What Carto never does

  • Sends your code anywhere. Local only. SQLite on disk.
  • Writes secrets into AGENTS.md. .cartoignore blocks .env and credential files by default.
  • Touches your manual notes. Writes only between <!-- CARTO:AUTO:START --> and <!-- CARTO:AUTO:END -->.
  • Forces you to install a C++ toolchain. Prebuilt native binaries ship for macOS arm64, Linux x64 (glibc + musl/Alpine), and Windows x64. Intel Macs and other platforms transparently fall back to building from source, then to regex-only extraction if that fails.
  • Costs money. MIT license. Free forever.

Origin

I was building Emfirge — a cloud security agent that maps AWS infrastructure into a graph and simulates the blast radius of every change.

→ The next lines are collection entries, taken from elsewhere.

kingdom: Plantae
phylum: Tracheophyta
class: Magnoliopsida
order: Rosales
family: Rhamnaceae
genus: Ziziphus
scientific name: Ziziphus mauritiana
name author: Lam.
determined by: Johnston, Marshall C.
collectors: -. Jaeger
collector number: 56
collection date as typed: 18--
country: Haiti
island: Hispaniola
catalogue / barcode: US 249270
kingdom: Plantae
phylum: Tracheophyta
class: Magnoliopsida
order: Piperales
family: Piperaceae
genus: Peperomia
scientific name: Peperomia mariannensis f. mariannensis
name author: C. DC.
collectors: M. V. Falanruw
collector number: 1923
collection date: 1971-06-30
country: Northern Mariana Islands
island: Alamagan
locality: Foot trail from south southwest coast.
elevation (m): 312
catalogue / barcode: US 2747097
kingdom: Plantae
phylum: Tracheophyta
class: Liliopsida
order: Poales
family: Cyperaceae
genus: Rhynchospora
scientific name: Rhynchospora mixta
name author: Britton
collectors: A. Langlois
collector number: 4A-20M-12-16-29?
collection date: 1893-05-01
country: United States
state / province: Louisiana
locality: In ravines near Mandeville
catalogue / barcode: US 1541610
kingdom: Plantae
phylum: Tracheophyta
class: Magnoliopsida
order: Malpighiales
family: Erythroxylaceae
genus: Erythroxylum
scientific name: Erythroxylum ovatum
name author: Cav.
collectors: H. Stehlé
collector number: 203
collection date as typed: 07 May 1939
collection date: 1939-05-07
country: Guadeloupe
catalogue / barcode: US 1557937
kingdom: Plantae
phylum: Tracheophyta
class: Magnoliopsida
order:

To make the AI inside Emfirge understand infrastructure, I wrote a module called cartography.py. It mapped AWS resources, built a graph of how they connected, and wrote it into a structured map. The AI stopped hallucinating. It worked with facts, not guesses.

Carto is the same idea, applied to source code. Same insight: AI agents stop guessing once they can query the architecture.


License

MIT. Free forever.


Your code changes. Carto knows. Every AI you use knows.